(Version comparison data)
○ ○ ○ ○ ○

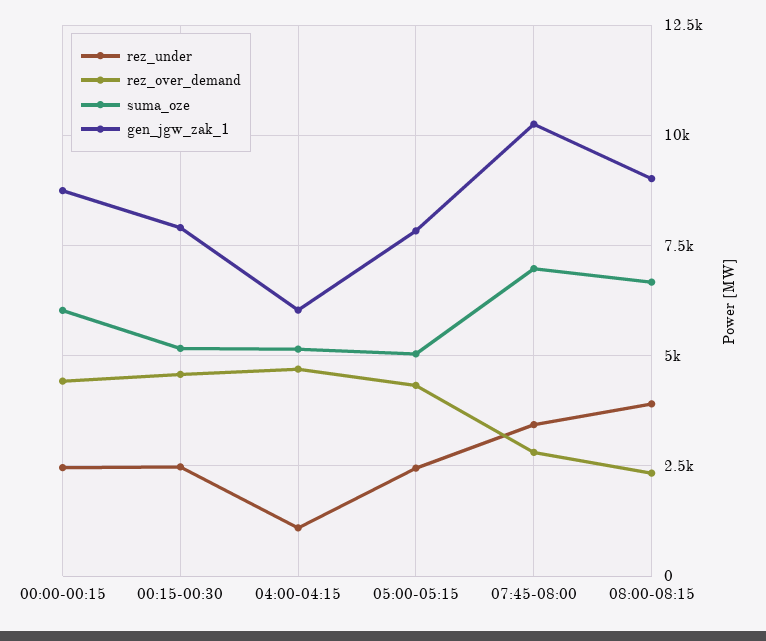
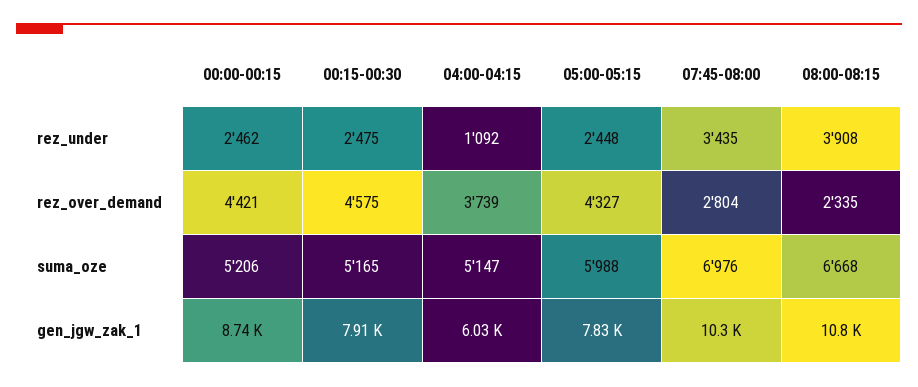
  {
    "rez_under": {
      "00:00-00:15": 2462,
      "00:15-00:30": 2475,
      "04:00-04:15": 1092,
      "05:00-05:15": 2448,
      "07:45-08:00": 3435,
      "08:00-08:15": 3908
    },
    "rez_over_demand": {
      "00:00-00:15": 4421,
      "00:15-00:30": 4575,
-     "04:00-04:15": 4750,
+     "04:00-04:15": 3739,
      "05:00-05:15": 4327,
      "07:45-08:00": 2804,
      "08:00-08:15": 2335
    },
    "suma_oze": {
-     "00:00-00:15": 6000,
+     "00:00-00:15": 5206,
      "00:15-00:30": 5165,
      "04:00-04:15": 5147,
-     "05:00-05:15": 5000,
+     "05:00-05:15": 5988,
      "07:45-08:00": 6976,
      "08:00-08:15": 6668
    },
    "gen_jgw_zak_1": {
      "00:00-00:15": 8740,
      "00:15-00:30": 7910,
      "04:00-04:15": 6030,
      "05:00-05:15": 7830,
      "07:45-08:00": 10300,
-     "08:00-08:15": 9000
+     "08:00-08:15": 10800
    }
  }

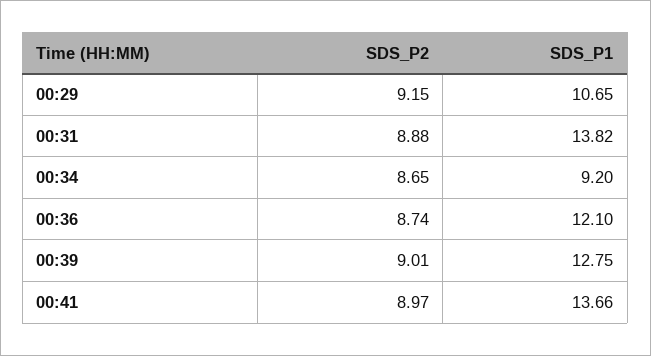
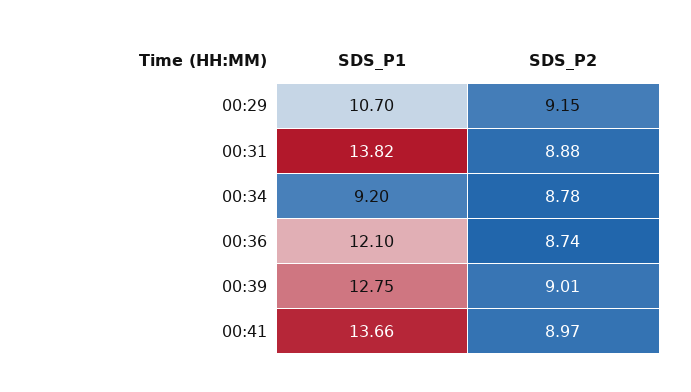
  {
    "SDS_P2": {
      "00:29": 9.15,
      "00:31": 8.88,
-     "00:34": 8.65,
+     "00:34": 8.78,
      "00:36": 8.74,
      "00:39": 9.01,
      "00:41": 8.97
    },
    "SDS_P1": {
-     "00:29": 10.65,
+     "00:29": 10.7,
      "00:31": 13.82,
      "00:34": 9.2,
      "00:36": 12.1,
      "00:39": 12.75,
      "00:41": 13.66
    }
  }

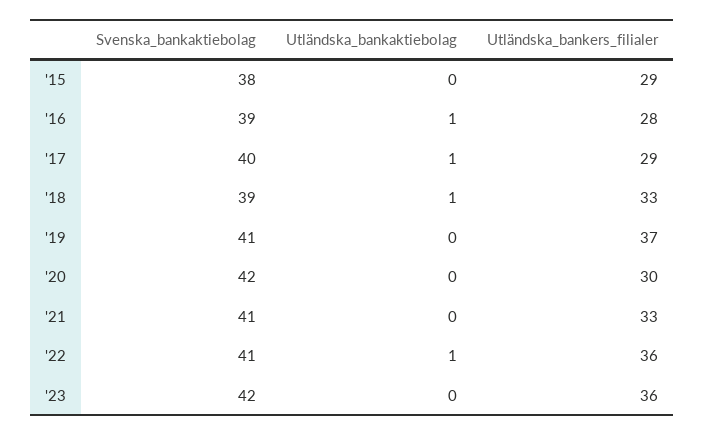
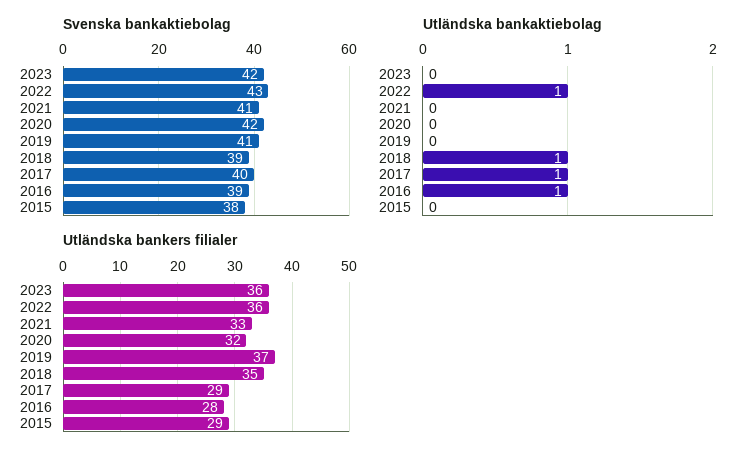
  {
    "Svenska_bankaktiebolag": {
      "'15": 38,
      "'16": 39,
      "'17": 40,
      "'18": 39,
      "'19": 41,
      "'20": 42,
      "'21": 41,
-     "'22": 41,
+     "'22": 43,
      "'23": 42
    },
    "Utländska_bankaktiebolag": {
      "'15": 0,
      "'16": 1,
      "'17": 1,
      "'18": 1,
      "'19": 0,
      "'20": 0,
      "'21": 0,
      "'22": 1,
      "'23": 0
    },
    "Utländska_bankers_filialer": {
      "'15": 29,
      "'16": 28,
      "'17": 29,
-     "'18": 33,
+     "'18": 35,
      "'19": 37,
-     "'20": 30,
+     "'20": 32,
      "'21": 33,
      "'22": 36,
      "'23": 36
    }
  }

○ ○ ○ ○ ○

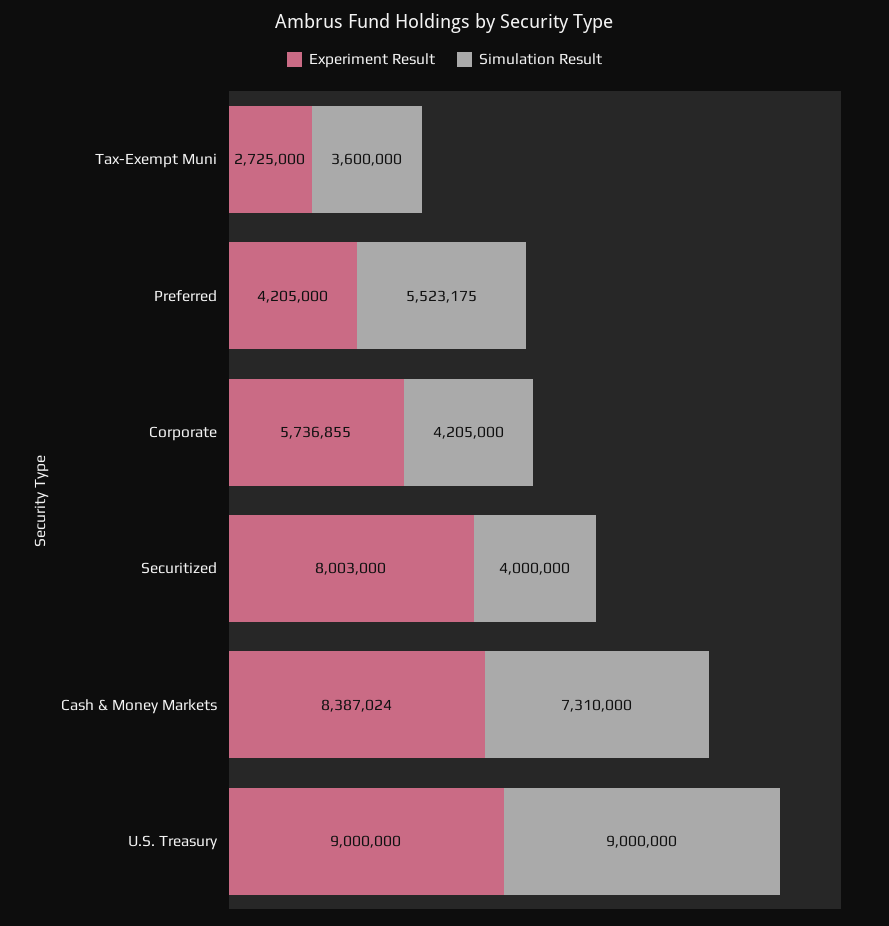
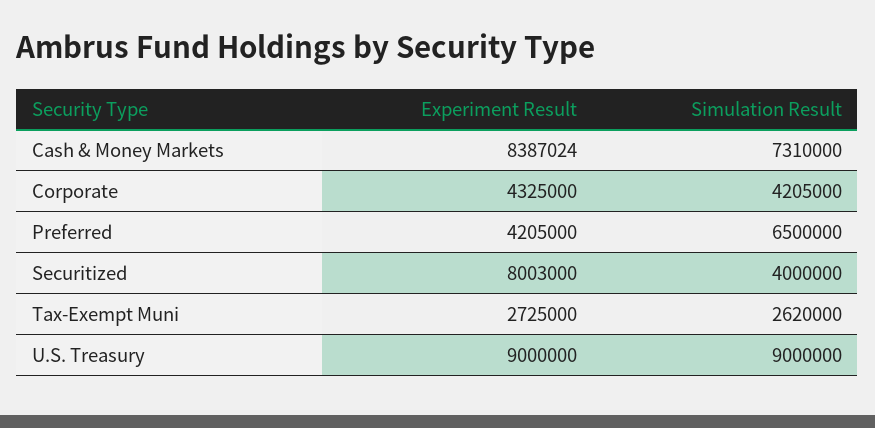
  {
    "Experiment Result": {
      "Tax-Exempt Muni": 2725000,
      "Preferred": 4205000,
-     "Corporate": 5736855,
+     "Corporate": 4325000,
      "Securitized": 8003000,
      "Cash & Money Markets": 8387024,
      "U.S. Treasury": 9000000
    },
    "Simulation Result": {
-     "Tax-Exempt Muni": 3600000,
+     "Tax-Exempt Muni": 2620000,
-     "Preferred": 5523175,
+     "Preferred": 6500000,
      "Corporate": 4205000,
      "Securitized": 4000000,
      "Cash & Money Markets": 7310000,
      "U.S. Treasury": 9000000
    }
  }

○ ○ ○ ○ ○

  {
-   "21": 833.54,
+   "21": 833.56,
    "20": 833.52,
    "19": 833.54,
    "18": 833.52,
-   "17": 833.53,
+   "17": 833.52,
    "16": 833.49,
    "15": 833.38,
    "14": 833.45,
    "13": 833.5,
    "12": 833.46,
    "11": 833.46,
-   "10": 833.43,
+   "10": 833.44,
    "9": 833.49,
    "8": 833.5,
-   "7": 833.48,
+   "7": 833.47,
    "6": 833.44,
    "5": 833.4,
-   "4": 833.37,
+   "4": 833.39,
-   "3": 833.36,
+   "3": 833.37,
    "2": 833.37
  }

○ ○ ○ ○ ○

__WHAT THE EXERCISE ASKS__:
Each line of the records that holds the word "Exempt" should be copied out.

__ANSWER SECTION__:
      "Tax-Exempt Muni": 2725000,
-     "Tax-Exempt Muni": 3600000,
+     "Tax-Exempt Muni": 2620000,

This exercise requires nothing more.